Putin’s comments to Park seem to underscore a genuine frustration in Moscow with the inability to reach a real breakthrough in relations with Seoul. Georgy Toloraya, a leading Russian expert on Korea and Asia, notes, “Russia is not happy with a situation whereby the main substance of interstate discussions with such an important and advanced Asian country as South Korea is reduced to relations with a third country [i.e. North Korea], which—furthermore—Moscow does not view as a threat to its interests” (Russiancouncil.ru, September 1). Several months ago, Putin and Xi reaffirmed their joint opposition to the THAAD missile defense system, which South Korea has joined due to the North’s threats. Indeed, Russia and China’s shared position is that North Korea is only acting unpredictably because it is threatened by Washington; they both believe that Pyongyang should not be isolated (see EDM, July 22).

Regarding Japan, Putin stated during the G20 summit his desire to resolve the bilateral standoff between Tokyo and Moscow. Nonetheless, he refused to concede anything on the Kurile Islands, blaming Japan for refusing to support Soviet leader Nikita Khrushchev’s 1956 proposal to give Japan back just two of the disputed islands. At the same time, Putin made it clear that he himself had reservations about transferring two islands to Japanese sovereignty, denouncing Japan as a country too susceptible to US pressure. The Russian president declared that the Soviet Union gained those islands as a result of war; therefore, anyone who wants to discuss a redrawing of borders after World War II is opening up a Pandora’s Box (Kremlin.ru, September 2, 5). It seems clear that Putin and his subordinates want Japan to show Russia that Tokyo is not under Washington’s thumb by breaking with the Western sanctions regime and legitimizing the annexation of Crimea as part of Russia. Otherwise, it is quite unlikely that Japan will receive two—let alone all four—of the major disputed Kurile Islands back from Russia.

Taken as a whole, the latest developments strongly signify that Moscow is moving ever closer to a veritable alliance with Beijing regarding regional issues of Asian security. Russia explicitly called for such an alliance in 2014, when Defense Minister Sergei Shoigu and his deputy, Anatoly Antonov, openly suggested a joint Russian-Chinese effort against terrorism and “color revolutions” (Interfax, November 18, 2014). More recently, an increasingly vocal constituency in China itself has also been promoting such an alliance—particularly as Chinese foreign policy becomes both more expansive and global in its perspectives (FT, September 1). Moreover, just before the G20 Hangzhou Summit, President Putin expanded on previous qualification of Russo-Chinese bilateral ties by conspicuously referring to them as “a comprehensive partnership and strategic cooperation” (Kremlin.ru, September 1).

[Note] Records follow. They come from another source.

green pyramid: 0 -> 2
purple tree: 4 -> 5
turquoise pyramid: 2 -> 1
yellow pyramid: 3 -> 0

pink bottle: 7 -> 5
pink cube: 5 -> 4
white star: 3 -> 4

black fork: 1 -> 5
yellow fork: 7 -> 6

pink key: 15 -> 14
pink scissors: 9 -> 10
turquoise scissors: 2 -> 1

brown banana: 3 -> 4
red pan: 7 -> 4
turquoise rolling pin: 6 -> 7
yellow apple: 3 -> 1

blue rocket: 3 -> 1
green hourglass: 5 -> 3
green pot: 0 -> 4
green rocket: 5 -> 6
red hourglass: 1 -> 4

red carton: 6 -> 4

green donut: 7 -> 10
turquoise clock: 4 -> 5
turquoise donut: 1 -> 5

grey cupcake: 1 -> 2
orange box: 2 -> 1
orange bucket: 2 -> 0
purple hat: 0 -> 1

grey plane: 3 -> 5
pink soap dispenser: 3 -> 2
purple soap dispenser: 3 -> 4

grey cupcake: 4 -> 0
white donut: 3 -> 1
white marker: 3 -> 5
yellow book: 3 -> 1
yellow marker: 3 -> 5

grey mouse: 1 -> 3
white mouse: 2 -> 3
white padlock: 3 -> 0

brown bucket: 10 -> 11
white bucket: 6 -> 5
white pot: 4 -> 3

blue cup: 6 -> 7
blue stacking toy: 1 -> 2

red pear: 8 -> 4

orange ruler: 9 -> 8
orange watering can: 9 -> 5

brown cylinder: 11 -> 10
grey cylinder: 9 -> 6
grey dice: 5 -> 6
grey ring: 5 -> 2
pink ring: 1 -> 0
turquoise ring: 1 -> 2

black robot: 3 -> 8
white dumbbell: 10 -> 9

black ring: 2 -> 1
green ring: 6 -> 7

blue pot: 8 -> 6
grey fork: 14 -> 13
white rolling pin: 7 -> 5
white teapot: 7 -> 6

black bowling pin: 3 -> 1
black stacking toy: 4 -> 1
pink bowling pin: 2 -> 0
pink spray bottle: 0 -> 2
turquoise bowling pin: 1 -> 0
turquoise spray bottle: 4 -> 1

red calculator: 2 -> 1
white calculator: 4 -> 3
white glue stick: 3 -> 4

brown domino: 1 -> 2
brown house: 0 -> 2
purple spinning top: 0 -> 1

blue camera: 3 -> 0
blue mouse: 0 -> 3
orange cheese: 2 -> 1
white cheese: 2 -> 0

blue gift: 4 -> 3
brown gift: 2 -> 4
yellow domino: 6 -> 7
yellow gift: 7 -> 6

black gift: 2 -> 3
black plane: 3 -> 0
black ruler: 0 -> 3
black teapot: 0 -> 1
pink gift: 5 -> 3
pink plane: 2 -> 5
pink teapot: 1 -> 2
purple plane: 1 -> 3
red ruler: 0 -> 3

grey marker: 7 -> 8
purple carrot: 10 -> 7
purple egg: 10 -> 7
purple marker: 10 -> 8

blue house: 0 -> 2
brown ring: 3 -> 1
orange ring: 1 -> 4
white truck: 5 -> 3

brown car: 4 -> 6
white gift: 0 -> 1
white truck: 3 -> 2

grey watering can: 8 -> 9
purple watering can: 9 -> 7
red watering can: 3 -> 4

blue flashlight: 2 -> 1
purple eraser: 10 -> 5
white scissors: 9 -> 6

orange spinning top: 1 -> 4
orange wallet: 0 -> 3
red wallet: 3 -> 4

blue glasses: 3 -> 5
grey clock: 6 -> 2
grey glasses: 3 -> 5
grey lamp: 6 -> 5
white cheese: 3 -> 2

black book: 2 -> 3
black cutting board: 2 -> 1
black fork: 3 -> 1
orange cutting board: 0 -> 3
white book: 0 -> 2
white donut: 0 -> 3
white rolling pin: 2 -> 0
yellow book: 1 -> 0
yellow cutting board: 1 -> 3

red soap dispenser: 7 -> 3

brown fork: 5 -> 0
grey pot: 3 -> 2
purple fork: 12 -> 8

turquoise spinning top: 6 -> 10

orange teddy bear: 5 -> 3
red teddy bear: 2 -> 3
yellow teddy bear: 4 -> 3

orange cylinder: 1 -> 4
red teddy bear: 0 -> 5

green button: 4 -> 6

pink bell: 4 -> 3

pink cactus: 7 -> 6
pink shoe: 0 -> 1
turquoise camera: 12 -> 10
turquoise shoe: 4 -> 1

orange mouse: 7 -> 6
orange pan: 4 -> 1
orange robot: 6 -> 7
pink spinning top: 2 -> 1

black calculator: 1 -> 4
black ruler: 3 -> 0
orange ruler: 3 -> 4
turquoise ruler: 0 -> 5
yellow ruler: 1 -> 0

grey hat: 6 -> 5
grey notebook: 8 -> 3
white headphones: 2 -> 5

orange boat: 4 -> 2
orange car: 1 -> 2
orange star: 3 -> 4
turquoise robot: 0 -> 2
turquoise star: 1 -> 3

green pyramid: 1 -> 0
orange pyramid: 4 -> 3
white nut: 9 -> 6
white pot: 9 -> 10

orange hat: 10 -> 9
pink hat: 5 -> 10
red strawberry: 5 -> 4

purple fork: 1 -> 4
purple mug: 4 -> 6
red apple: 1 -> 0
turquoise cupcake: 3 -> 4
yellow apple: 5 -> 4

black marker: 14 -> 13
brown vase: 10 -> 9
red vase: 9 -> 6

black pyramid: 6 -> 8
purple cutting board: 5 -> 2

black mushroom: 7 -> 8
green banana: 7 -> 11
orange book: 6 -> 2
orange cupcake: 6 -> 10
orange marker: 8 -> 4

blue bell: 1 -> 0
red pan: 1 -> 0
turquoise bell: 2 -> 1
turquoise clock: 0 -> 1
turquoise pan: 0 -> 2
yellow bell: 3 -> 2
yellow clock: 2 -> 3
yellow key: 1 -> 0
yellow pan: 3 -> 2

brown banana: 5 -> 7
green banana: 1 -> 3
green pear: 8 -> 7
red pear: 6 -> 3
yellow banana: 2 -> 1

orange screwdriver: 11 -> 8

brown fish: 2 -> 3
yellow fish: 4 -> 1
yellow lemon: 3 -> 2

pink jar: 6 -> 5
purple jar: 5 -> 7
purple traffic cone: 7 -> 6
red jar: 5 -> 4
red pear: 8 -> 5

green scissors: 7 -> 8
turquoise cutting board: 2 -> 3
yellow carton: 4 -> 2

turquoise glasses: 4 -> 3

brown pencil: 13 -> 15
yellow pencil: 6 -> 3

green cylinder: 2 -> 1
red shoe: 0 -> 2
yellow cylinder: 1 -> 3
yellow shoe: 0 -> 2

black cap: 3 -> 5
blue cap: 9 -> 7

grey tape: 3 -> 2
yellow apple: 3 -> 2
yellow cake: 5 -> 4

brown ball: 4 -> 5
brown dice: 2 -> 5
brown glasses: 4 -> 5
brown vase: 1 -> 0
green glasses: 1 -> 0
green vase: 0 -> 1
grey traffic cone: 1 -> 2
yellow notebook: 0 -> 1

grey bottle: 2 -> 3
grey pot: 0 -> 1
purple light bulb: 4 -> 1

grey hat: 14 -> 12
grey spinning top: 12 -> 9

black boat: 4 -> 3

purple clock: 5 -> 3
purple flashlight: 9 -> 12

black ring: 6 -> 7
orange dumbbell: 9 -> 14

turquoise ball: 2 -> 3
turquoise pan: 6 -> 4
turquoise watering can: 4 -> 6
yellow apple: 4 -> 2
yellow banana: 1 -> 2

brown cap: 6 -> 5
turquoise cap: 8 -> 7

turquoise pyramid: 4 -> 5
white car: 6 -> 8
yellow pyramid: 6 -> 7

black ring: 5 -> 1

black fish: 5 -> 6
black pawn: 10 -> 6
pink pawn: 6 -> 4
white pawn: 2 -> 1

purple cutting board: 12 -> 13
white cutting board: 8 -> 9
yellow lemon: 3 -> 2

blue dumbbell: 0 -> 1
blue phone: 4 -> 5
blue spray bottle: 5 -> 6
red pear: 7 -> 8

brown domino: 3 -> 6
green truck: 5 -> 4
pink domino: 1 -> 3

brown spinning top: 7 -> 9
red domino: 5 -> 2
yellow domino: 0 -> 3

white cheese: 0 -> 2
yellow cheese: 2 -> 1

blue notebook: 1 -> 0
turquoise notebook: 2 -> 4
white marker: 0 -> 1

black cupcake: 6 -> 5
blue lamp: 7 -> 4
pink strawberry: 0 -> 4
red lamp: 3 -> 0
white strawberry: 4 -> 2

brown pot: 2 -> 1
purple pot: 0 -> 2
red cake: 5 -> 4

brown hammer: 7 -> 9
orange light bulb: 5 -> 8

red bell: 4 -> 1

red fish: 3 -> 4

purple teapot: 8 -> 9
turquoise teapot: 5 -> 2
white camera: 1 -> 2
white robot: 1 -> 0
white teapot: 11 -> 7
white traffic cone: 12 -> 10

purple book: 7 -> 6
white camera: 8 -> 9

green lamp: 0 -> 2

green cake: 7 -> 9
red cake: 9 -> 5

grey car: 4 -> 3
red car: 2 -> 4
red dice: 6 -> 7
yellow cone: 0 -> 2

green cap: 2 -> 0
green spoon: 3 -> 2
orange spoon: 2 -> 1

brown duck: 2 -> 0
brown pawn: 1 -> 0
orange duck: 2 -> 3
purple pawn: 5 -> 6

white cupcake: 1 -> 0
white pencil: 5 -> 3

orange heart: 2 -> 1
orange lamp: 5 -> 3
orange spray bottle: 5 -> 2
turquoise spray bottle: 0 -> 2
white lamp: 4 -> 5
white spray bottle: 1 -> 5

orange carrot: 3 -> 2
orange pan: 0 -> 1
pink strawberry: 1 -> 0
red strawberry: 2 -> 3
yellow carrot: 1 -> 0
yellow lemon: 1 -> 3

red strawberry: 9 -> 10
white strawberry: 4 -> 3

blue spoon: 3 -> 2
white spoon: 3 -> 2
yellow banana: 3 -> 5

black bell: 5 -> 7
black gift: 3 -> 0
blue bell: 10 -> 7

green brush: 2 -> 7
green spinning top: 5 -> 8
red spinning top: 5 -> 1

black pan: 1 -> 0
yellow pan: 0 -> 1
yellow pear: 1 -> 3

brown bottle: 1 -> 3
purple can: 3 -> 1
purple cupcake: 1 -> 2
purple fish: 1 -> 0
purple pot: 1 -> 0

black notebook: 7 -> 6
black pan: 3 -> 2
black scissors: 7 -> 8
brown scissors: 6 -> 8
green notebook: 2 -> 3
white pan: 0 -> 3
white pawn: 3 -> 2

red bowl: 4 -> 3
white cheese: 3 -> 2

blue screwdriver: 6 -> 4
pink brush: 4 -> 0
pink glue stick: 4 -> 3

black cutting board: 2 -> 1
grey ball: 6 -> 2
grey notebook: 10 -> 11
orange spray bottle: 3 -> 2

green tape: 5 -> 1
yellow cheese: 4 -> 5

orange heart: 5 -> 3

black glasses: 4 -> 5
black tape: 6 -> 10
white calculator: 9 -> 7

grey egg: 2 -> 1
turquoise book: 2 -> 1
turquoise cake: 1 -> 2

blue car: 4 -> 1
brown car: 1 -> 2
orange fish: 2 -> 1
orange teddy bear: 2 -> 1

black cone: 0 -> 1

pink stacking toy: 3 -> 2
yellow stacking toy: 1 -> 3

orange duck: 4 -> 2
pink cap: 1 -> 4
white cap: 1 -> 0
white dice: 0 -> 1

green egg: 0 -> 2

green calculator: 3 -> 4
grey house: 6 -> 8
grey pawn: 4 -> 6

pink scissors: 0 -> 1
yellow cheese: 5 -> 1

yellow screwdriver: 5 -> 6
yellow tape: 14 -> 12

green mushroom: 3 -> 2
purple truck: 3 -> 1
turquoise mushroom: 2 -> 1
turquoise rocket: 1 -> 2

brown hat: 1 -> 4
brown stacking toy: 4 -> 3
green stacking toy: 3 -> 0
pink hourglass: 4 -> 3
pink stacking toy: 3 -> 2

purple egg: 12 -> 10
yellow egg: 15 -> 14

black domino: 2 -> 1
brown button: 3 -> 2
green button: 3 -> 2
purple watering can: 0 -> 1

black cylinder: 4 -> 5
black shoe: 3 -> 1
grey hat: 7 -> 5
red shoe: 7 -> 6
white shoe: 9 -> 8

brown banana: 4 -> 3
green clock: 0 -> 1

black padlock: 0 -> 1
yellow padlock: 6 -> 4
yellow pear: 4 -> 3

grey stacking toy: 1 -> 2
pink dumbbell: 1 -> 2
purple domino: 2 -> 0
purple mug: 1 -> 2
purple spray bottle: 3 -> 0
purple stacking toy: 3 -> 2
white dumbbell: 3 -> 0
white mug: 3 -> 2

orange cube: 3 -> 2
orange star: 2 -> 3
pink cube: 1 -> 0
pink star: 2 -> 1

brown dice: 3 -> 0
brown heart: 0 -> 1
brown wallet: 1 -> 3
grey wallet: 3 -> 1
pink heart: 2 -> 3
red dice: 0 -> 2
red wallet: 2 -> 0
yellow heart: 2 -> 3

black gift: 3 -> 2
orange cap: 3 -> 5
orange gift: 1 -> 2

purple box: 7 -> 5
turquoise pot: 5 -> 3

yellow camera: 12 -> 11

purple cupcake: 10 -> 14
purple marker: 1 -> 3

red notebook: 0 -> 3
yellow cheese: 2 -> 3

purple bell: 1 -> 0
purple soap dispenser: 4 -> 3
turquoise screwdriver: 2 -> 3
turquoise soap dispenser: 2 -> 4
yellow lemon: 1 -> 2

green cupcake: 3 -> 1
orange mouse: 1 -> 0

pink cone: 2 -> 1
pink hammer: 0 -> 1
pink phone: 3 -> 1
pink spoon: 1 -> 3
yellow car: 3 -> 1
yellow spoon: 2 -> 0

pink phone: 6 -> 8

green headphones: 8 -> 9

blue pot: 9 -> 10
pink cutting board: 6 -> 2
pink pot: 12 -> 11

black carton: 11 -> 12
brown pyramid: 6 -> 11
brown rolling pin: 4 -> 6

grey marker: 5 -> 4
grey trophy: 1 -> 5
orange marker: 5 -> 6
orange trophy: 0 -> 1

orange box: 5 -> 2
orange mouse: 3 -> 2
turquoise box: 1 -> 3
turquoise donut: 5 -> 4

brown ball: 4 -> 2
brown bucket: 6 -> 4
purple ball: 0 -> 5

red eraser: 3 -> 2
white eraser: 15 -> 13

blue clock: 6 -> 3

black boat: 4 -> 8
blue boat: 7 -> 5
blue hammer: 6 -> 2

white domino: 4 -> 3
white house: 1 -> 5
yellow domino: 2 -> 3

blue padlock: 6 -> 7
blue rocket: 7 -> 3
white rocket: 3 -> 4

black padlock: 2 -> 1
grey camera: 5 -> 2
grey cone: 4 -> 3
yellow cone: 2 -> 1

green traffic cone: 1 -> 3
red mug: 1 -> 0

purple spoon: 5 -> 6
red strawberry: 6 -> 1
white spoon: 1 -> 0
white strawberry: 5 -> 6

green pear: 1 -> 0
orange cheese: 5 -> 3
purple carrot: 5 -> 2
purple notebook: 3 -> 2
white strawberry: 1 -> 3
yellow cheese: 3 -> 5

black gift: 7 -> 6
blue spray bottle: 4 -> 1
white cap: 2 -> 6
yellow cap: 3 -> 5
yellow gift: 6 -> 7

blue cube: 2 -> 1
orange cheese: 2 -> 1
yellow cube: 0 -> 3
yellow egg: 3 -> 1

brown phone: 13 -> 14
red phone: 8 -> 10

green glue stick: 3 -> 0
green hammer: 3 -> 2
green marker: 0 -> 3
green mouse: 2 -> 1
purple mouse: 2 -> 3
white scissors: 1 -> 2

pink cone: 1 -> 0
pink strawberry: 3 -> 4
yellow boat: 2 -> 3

Russian observers, too, are alert to these possibilities. Last month, Vasily Kashin, a senior research fellow at the Russian Academy of Sciences Institute of the Far East, wrote that Moscow and Beijing may both avoid the term “alliance,” but he argued that the relationship is already something far greater than “neighborliness” or even “strategic partnership” (Vedomosti, August 18). The fact that Putin has openly adopted China’s positions on the South China Sea and North Korea while piling on the difficulties for a Russo-Japanese rapprochement seems to strongly support Kashin’s analysis. Moscow and others may call Russia’s policy moves a “pivot to Asia.” But in truth, these moves represent something much more specific—a “pivot to China.” And in this alliance, China will be the rider and Russia the horse.